Manuguerra and his colleagues let some of the viruses dry out, which the scientists believed would kill the microbes. That wasn’t the case: The team found that the dry viruses could be brought back to life in the laboratory and remain infectious.
The French scientists aren’t the only ones studying viral survival outside the body. Researchers from the United Kingdom recently swabbed a variety of ordinary surfaces with H1N1 viruses. They tested materials likely to be touched by human hands, including fabrics, wood, plastics and metals. On wood, almost all signs of the virus were gone within a few hours.
The other surfaces told different stories. On stainless steel, for example, the viruses lived for nine hours. On other surfaces, the viruses died more quickly but left behind bits of DNA. A viral particle’s DNA holds the genetic instructions for how to infect an organism and reproduce within it.
Earlier studies have shown that viruses can make it all alone in the world, at least for a while. In 2008, scientists from Switzerland showed that flu viruses could survive on paper money for up to three days. However, the viruses lived for 17 days if mucus — like that from a sneeze or cough — also ended up on the money.
J. Owen Hendley, a physician at the University of Virginia School of Medicine in Charlottesville, told Science News that the new French study is interesting, but he remains skeptical. “I’m not sure I’m ready to accept that influenza virus lasts longer than a day,” he said. On the other hand, he noted, the investigation by Manuguerra’s team showing weeks- to months-long virus survival in the environment “is a serious piece of work. And I can’t see any holes in it. So it makes me consider the possibility that it might be right.”

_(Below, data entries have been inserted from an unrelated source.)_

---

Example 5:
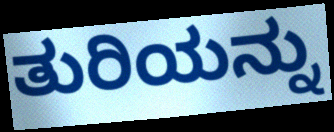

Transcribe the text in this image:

ತುರಿಯನ್ನು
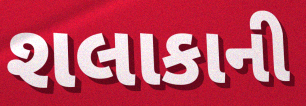
શલાકાની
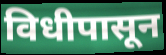
विधीपासून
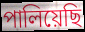
পালিয়েছি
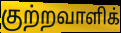
குற்றவாளிக்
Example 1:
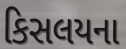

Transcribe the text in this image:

કિસલયના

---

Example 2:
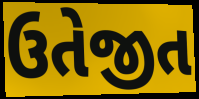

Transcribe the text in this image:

ઉતેજીત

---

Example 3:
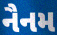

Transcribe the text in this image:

નૈનમ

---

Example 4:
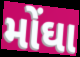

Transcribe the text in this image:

મોંઘા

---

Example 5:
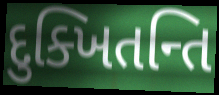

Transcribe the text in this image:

દુક્ખિતન્તિ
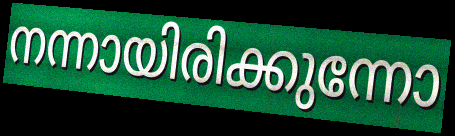
നന്നായിരിക്കുന്നോ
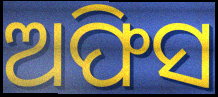
ଅଫିସ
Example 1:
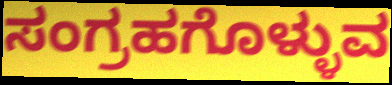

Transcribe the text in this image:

ಸಂಗ್ರಹಗೊಳ್ಳುವ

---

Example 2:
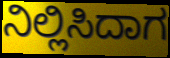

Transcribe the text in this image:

ನಿಲ್ಲಿಸಿದಾಗ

POWER WORDS (adapted from the New Oxford American Dictionary)
flu, or influenza A highly contagious viral infection of the respiratory passages that causes fever, swelling and severe aching.

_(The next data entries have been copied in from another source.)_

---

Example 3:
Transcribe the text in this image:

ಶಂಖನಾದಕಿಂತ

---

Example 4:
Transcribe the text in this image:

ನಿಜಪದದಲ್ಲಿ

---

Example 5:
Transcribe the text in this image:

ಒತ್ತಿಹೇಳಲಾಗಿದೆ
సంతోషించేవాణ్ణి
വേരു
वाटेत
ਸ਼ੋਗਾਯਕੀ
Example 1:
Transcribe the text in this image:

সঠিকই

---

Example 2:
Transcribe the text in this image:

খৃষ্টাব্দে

virus An infection-causing agent that typically has genetic material surrounded by a protein coat. A virus is too small to be seen under the microscope and is able to multiply only within the living cells of a host organism.
DNA Deoxyribonucleic acid, a self-replicating molecule in nearly all living organisms. DNA carries genetic information and is the main component of chromosomes.
mucus A slimy substance secreted by mucous membranes and glands for lubrication or protection.